Proving value through performance
In a recent installation, this automated diverter valve replaced manual diversion in a reticulation system. The mine had been using an open stope, retreat mining method to extract gold ore. The open stopes ranged from 500 cubic metres to 2,700 cubic metres, with an average size of 1,500 cubic metres, requiring between 100,000-110,000 cubic metres of backfill per year. Because of the relatively flat dipping nature of the orebody, the hanging walls required topping up with a flowable mixture of sand, cement, and water to prevent hanging wall failure. Although this manual backfill method was effective, it was slow, and operating costs were high.
The operator decided to switch to paste backfill to ensure that the backfill achieved full confinement of hanging wall voids while increasing mine productivity, lowering dilution, and reducing operating costs. The installation employed automated diverter valves in the reticulation system that could be monitored and actuated from an aboveground control room. The installation of an automated diverter valve streamlined the paste reticulation process, minimizing nonproductive time and moving workers out of harm’s way.
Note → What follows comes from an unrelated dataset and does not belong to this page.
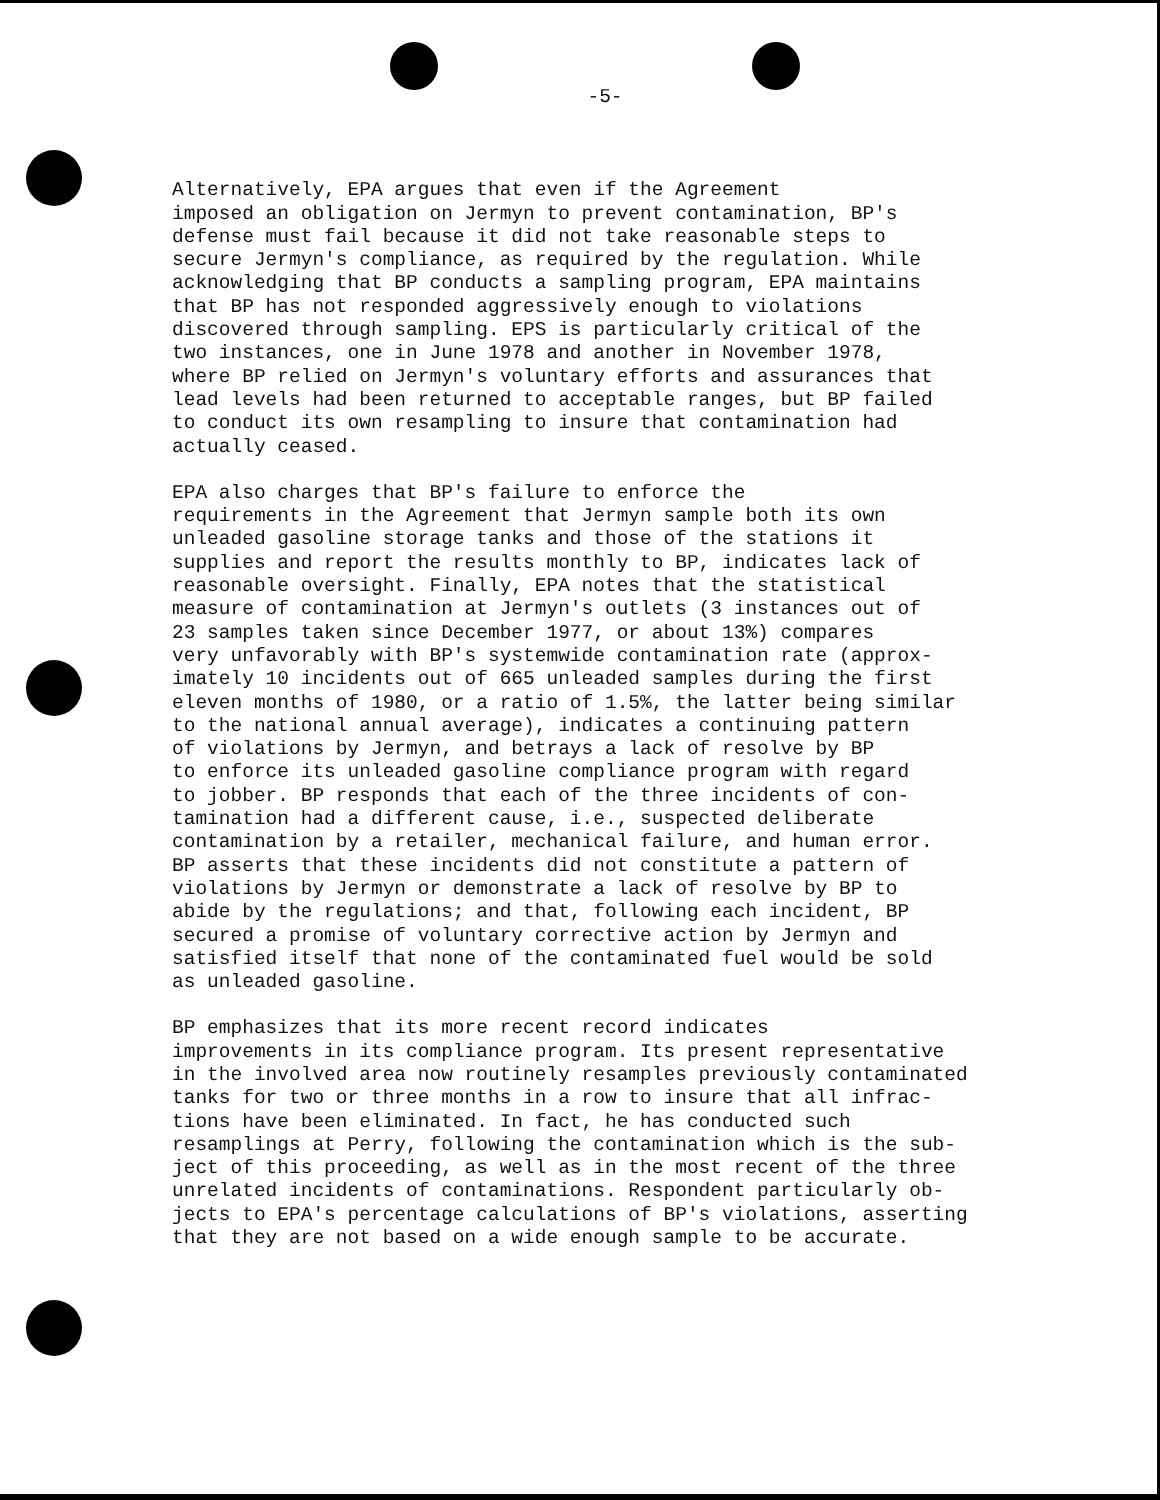-5-
Alternatively, EPA argues that even if the Agreement imposed an obligation on Jermyn to prevent contamination, BP's defense must fail because it did not take reasonable steps to secure Jermyn's compliance, as required by the regulation. While acknowledging that BP conducts a sampling program, EPA maintains that BP has not responded aggressively enough to violations discovered through sampling. EPS is particularly critical of the two instances, one in June 1978 and another in November 1978, where BP relied on Jermyn's voluntary efforts and assurances that lead levels had been returned to acceptable ranges, but BP failed to conduct its own resampling to insure that contamination had actually ceased.
EPA also charges that BP's failure to enforce the requirements in the Agreement that Jermyn sample both its own unleaded gasoline storage tanks and those of the stations it supplies and report the results monthly to BP, indicates lack of reasonable oversight. Finally, EPA notes that the statistical measure of contamination at Jermyn's outlets (3 instances out of 23 samples taken since December 1977, or about 13%) compares very unfavorably with BP's systemwide contamination rate (approx- imately 10 incidents out of 665 unleaded samples during the first eleven months of 1980, or a ratio of 1.5%, the latter being similar to the national annual average), indicates a continuing pattern of violations by Jermyn, and betrays a lack of resolve by BP to enforce its unleaded gasoline compliance program with regard to jobber. BP responds that each of the three incidents of con- tamination had a different cause, i.e., suspected deliberate contamination by a retailer, mechanical failure, and human error. BP asserts that these incidents did not constitute a pattern of violations by Jermyn or demonstrate a lack of resolve by BP to abide by the regulations; and that, following each incident, BP secured a promise of voluntary corrective action by Jermyn and satisfied itself that none of the contaminated fuel would be sold as unleaded gasoline.
BP emphasizes that its more recent record indicates improvements in its compliance program. Its present representative in the involved area now routinely resamples previously contaminated tanks for two or three months in a row to insure that all infrac- tions have been eliminated. In fact, he has conducted such resamplings at Perry, following the contamination which is the sub- ject of this proceeding, as well as in the most recent of the three unrelated incidents of contaminations. Respondent particularly ob- jects to EPA's percentage calculations of BP's violations, asserting that they are not based on a wide enough sample to be accurate.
The enhanced design of the diverter valve itself eliminates all exposed moving parts, which further improves worker safety. In the unlikely event of seal wear on the valve, all media remain contained within the valve body. This feature offers advantages over other diverter valves that rely on exposed compression seals between the body and sliding plates or rotating discs that expose operators to high-pressure media spray and seal leakage if there is a failure during operation or during the flushing process.
This valve also allows for local actuation. An operator can switch the diverter control unit to local actuation, move the valve away from the line that is being worked on, and lock out the actuator to isolate the line. This functionality provides the highest level of safety for operators because it allows them to manage the process without relying on someone else to ensure isolation.
Facilitating efficient operations
Today, valves developed specifically for backfill are more compact and safer to operate underground than ever before, and as backfill systems continue to evolve, so does the development of automated diverter valves. The results gained by installing these advanced valves prove that functionality and worker safety can be improved through automation and that better designs can deliver greater efficiencies and better economics for facility owners.
Marc Carriere is global mining manager with Victaulic (www.victaulic.com).